Records excerpted from a collection:
'''
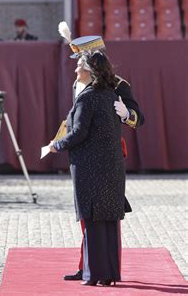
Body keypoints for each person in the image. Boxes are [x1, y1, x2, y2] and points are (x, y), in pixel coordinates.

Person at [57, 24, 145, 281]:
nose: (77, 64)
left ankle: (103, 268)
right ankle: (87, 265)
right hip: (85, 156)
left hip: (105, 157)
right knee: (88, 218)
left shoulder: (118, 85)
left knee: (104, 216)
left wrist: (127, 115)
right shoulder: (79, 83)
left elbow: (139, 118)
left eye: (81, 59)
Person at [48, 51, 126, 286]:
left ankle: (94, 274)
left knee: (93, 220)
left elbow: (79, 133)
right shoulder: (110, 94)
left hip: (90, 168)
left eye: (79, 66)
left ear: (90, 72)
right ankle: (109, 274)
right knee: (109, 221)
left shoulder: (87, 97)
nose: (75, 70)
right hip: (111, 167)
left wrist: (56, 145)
'''
'''
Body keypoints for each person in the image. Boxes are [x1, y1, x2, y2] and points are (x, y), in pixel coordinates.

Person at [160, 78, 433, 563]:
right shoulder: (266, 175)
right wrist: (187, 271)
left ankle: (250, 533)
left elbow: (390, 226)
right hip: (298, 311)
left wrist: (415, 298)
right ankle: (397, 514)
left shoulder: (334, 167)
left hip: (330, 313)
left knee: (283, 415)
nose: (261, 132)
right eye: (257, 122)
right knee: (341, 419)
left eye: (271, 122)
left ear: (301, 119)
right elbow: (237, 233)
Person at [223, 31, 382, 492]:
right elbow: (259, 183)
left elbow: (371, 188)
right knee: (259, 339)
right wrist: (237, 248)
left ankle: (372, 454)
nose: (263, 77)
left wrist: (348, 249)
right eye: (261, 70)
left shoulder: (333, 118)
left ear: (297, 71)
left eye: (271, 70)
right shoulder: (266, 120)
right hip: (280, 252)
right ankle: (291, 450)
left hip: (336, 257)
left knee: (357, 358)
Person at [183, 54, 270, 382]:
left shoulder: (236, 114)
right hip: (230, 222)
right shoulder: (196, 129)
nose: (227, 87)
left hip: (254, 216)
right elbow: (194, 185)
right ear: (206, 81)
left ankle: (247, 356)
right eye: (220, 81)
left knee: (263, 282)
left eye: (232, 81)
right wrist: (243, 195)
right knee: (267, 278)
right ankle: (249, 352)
'''
'''
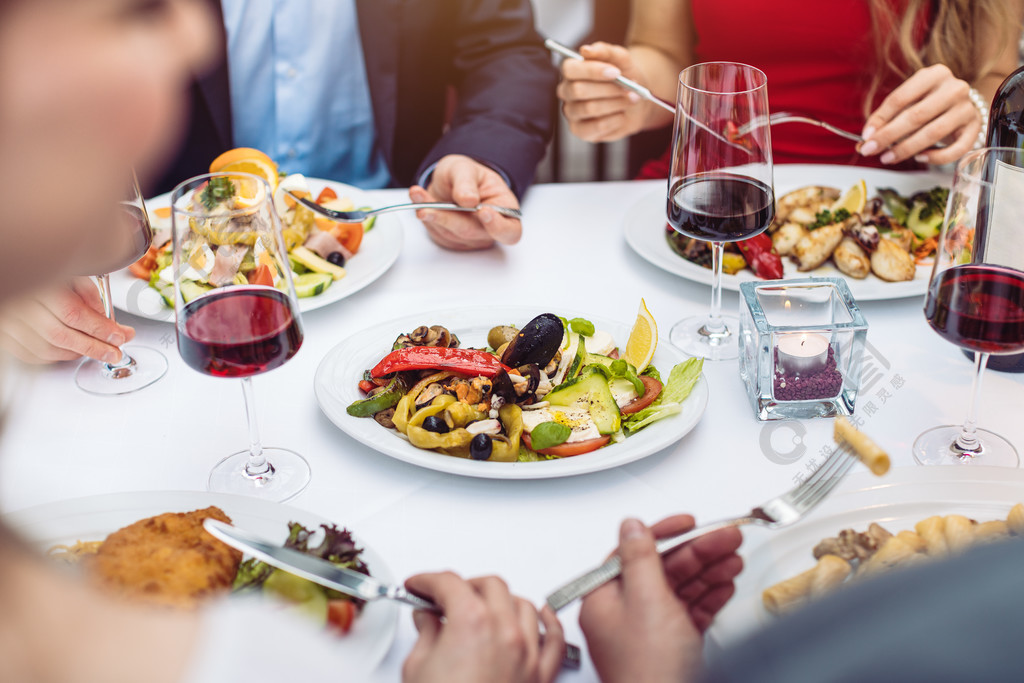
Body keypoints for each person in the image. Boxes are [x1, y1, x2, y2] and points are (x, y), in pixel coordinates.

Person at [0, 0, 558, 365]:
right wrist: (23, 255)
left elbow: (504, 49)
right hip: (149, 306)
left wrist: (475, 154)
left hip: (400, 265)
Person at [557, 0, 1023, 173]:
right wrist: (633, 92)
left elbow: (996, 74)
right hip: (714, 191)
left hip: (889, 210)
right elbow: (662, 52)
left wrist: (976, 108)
'''
## What needs to be done
Across all the records above, find each line with "ankle" in it and copy it.

## Reply to the exercise
left ankle: (103, 268)
right ankle: (87, 265)
left ankle: (94, 274)
right ankle: (109, 274)
left ankle: (250, 533)
right ankle: (397, 514)
left ankle: (372, 454)
right ankle: (291, 450)
left ankle: (247, 356)
right ankle: (249, 352)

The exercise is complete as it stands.